We propose to leverage node proximity measure as the learning target for single-view graph self-supervised learning. The concept of proximity measures for graph has been widely used in natural sciences for measuring the spread of matter in random Brownian motion, and in search engines for measuring the importance of web pages. Proximity scores measure the direct and indirect connection strength between node pairs, which are higher-order connectivity information than the adjacency matrix.

Unlike adjacency matrices that are binary (1 for neighbor and 0 for non-neighbor), diffusion is a row-stochastic matrix in which each entry is non-negative real value and each row sums to 1. Therefore, by using diffusion as target, we consider node pairs as soft positive/negative examples, which is a novel paradigm of graph self-supervised learning. Moreover, diffusion has been shown to be a denoising filter on graph structure, similar to a low-pass filter in computer vision \cite{gasteiger_diffusion_2019}. We propose a generalized version of graph homophily for measuring the quality of learning target and quantify the advantage of diffusion against adjacency matrix. 

In this paper, we address the two problems mentioned above by introducing a self-supervised graph learning approach that do not rely upon corruption functions for better representation learning and computes a single graph view for better scalability and performance. 

Prior methods use these perturbations to produce alternative views of the same graph for contrastive learning. However, unlike images, these kinds of augmentations are not natural for graph data (give examples). It is ideal to perform self-supervised learning on graphs without corruptions. 

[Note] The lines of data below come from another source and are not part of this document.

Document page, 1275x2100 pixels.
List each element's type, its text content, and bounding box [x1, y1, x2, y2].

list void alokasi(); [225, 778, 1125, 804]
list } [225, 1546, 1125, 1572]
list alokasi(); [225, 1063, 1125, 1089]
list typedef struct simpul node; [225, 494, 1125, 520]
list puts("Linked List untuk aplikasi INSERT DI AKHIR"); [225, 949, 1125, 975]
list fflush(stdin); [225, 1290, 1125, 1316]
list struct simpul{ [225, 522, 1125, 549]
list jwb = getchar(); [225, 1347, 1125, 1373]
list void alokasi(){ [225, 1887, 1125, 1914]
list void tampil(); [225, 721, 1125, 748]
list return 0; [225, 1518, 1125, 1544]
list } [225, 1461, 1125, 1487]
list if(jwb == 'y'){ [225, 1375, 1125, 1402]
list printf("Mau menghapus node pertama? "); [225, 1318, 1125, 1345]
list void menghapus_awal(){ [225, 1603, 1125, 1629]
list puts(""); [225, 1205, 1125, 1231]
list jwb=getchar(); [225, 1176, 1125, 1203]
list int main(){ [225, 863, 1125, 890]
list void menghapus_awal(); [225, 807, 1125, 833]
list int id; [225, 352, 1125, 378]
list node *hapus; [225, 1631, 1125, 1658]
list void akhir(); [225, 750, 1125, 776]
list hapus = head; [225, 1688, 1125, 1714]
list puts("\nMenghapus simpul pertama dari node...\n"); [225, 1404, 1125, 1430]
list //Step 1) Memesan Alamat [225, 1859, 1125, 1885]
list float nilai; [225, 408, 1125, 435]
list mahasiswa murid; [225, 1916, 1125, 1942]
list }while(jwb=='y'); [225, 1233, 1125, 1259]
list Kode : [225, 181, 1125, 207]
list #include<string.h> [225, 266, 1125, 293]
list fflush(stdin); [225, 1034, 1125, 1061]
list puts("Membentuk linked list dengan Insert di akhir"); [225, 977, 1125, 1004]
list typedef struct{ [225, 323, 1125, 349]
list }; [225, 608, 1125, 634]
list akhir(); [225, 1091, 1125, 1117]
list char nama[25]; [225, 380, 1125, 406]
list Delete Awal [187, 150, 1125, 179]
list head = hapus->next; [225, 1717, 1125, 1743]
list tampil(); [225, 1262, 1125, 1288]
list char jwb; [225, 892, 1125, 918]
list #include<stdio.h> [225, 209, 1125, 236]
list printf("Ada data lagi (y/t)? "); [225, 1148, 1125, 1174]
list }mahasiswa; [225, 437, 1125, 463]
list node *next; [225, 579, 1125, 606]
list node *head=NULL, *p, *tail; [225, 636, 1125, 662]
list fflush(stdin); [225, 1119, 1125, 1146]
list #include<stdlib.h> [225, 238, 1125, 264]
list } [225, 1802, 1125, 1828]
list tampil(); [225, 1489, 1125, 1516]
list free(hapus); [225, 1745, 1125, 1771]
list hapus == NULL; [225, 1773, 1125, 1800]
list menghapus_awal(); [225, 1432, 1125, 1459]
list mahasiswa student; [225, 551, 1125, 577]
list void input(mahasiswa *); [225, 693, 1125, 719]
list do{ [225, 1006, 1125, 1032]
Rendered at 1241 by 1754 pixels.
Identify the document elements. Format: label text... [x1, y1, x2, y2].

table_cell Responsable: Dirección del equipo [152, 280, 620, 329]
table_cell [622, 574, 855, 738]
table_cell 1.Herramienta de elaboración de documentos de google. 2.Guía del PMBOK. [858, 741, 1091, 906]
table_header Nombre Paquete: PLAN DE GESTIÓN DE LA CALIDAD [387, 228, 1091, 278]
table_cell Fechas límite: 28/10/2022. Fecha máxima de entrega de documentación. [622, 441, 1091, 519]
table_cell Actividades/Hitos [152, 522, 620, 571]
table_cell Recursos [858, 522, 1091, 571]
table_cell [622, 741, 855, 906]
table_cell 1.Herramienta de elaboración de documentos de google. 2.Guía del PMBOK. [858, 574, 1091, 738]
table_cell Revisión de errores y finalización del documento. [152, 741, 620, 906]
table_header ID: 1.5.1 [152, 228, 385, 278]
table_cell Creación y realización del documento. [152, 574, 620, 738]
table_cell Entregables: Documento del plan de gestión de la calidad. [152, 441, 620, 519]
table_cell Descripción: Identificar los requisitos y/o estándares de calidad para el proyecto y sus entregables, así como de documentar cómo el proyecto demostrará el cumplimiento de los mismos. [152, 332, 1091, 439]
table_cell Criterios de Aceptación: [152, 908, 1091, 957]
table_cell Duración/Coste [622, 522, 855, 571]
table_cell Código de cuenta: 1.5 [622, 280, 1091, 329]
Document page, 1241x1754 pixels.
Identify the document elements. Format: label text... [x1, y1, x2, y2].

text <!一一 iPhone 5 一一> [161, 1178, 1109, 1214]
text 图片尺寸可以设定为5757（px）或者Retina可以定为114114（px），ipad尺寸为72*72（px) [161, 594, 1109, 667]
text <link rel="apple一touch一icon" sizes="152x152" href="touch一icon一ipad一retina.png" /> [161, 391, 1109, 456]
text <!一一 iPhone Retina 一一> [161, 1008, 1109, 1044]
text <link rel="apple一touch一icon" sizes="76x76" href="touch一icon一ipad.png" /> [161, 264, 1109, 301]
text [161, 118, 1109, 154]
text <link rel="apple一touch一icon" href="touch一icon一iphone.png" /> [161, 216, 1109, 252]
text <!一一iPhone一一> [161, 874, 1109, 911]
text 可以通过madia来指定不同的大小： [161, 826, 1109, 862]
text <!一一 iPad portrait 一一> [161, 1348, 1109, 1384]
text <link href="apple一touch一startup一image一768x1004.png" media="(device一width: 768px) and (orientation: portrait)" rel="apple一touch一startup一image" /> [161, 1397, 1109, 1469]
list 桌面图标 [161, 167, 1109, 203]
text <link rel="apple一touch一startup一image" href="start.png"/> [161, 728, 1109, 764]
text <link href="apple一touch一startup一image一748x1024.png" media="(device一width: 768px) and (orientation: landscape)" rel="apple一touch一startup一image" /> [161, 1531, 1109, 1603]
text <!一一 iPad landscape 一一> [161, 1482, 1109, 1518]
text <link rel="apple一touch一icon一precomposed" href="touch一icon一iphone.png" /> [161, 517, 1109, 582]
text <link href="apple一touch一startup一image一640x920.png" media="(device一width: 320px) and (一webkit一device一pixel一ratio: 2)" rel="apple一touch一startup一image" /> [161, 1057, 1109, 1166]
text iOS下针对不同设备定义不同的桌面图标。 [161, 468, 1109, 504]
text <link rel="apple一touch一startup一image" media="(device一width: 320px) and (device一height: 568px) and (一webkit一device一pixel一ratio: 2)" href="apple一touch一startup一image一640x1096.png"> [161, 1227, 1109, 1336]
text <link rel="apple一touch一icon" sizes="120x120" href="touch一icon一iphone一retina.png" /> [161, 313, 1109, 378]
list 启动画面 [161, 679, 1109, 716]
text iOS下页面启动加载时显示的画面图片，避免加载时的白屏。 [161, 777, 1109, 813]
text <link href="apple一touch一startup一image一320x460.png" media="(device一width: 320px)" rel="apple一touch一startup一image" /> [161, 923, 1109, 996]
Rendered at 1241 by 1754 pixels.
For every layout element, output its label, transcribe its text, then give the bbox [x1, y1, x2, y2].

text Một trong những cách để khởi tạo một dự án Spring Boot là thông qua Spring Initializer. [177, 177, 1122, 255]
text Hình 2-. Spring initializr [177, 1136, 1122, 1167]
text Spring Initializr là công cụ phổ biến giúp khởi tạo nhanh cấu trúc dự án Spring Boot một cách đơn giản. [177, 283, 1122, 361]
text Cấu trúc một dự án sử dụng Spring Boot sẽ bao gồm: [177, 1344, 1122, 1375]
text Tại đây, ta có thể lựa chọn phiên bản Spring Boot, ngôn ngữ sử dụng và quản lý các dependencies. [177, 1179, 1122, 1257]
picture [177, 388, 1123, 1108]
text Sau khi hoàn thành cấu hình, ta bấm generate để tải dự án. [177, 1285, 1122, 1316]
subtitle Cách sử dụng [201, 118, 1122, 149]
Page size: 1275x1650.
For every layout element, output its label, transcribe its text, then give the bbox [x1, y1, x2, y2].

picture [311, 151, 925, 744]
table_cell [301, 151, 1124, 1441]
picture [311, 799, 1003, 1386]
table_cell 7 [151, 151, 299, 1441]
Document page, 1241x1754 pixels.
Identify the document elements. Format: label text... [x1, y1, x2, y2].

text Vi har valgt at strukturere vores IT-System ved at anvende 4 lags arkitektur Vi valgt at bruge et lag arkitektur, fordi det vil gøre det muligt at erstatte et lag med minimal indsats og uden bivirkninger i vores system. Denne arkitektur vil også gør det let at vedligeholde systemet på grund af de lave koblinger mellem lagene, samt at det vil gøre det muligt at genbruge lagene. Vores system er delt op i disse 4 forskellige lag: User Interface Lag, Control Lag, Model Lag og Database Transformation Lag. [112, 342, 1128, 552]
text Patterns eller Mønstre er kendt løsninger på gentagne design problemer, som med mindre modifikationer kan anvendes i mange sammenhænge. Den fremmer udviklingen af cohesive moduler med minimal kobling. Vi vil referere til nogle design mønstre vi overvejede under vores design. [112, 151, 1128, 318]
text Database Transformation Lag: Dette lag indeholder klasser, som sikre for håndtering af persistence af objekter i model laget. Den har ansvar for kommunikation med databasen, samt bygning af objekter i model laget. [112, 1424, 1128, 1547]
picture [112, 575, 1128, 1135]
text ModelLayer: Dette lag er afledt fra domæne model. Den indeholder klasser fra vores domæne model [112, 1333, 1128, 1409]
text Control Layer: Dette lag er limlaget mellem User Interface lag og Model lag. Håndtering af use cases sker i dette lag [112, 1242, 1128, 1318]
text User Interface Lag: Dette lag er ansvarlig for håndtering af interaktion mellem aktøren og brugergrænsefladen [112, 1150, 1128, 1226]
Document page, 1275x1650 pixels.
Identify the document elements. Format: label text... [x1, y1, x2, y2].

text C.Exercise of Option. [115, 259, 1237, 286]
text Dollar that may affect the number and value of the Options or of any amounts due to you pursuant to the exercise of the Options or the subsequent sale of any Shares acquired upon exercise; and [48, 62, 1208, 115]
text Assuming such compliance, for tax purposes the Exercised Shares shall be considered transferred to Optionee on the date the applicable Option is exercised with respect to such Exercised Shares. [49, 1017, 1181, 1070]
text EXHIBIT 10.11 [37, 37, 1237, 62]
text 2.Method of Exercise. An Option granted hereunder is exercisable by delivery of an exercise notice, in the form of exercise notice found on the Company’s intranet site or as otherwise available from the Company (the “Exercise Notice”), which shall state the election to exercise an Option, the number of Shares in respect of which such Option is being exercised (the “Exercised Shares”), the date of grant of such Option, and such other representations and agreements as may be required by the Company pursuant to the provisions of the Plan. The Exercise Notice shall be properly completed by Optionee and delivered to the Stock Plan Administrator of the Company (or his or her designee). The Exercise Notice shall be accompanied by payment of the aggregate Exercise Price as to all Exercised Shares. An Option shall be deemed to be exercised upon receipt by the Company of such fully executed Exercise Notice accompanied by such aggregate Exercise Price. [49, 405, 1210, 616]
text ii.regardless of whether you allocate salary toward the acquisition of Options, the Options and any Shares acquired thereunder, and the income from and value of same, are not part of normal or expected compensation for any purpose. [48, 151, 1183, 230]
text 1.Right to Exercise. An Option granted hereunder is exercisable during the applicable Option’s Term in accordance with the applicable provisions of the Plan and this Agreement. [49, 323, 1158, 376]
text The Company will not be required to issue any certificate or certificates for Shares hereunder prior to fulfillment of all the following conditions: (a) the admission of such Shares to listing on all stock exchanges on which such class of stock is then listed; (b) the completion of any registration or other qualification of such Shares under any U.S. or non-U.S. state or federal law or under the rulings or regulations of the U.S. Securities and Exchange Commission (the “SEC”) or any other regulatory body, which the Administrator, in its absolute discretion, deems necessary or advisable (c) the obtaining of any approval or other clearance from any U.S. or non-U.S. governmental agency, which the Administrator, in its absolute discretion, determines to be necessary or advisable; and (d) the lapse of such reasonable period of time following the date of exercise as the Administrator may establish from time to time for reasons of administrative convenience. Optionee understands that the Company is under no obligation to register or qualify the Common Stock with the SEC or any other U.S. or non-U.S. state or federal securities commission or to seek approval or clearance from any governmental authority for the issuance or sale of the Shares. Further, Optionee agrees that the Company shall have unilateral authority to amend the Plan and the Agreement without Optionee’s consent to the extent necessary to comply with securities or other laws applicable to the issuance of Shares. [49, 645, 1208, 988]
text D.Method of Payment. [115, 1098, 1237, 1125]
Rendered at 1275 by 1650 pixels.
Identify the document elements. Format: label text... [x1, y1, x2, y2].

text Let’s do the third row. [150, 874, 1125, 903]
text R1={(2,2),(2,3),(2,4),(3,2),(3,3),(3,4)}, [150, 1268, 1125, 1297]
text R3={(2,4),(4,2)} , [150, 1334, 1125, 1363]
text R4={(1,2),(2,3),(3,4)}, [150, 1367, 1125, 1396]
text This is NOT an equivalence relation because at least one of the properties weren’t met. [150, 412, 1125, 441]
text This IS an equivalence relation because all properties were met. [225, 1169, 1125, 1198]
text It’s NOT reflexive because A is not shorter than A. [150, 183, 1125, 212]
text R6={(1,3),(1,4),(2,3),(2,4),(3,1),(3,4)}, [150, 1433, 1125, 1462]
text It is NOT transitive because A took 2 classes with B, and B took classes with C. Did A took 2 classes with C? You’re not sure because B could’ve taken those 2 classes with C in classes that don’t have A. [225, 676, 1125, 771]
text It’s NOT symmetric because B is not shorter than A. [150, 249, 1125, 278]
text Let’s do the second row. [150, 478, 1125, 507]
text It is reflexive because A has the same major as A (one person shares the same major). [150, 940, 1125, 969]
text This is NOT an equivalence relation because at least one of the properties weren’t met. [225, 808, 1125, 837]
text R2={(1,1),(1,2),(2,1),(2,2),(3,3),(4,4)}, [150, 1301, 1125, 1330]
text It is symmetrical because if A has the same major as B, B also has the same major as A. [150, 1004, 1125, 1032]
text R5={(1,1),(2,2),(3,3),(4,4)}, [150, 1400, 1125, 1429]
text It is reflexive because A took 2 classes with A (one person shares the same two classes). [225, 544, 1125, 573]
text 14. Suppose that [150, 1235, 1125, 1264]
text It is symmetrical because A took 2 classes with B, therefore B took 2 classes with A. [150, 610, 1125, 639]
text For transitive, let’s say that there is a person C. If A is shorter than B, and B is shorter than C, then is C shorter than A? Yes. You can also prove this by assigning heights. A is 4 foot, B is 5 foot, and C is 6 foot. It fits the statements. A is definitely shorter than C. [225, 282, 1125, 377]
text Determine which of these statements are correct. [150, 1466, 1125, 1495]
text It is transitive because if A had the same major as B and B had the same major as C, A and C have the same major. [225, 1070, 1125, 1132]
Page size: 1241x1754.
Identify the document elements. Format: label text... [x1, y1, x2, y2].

Another problem of prior competitive self-supervised learning approaches is that they compute multiple views of the graph. Modern hardware used for GNN training such as GPU has limited amount of memory, and multiple views of the same graph consume a large amount of memory compared to supervised training in which only one view of the graph is computed. It has been shown in [] that sub-sampling the original graph decreases the accuracy, so it is ideal to compute only a single representation of the graph.

To this end, we propose a novel approach for graph self-supervised learning that is corruption-free and requires the computation of only a single view of the graph representation. Furthermore, for graphs that are too large to fit into GPU memory, we leverage recent advances in sub-sampling for GNN training to derive a principled approach for self-supervised training on large graphs. We demonstrate the effectiveness of our approach by evaluation on popular graph datasets. 

Prior competitive self-supervised learning methods for graphs largely follow the same line of thinking: generate multiple views of the graph via corruption, and perform contrastive learning on positive/negative instances from different views. DGI proposes to contrast global view and local view of the graph through corruption function such as node shuffling. GraphCL uses node dropping, edge perturbation, attribute masking, subgraphing. GRACE uses edge dropping and node masking to generate corrupted graph views, and uses the same nodes across graph views as positive instances and different nodes from intra-view and inter-view as negative instances. GraphMAE uses the reconstruction objective, corrupts the graph view through masking and uses a GNN-encoder and another GNN-decoder to reconstruct the masked features. 

It is not clear whether the corrupted view of the graph should be positive or negative example for learning. We propose an alternative view of self-supervised learning for graphs, that is to view all nodes as soft positive/negative instances for a given node. We leverage the PPR matrix as a measure of relative importance, and argue that it is an excellent soft label for contrastive learning.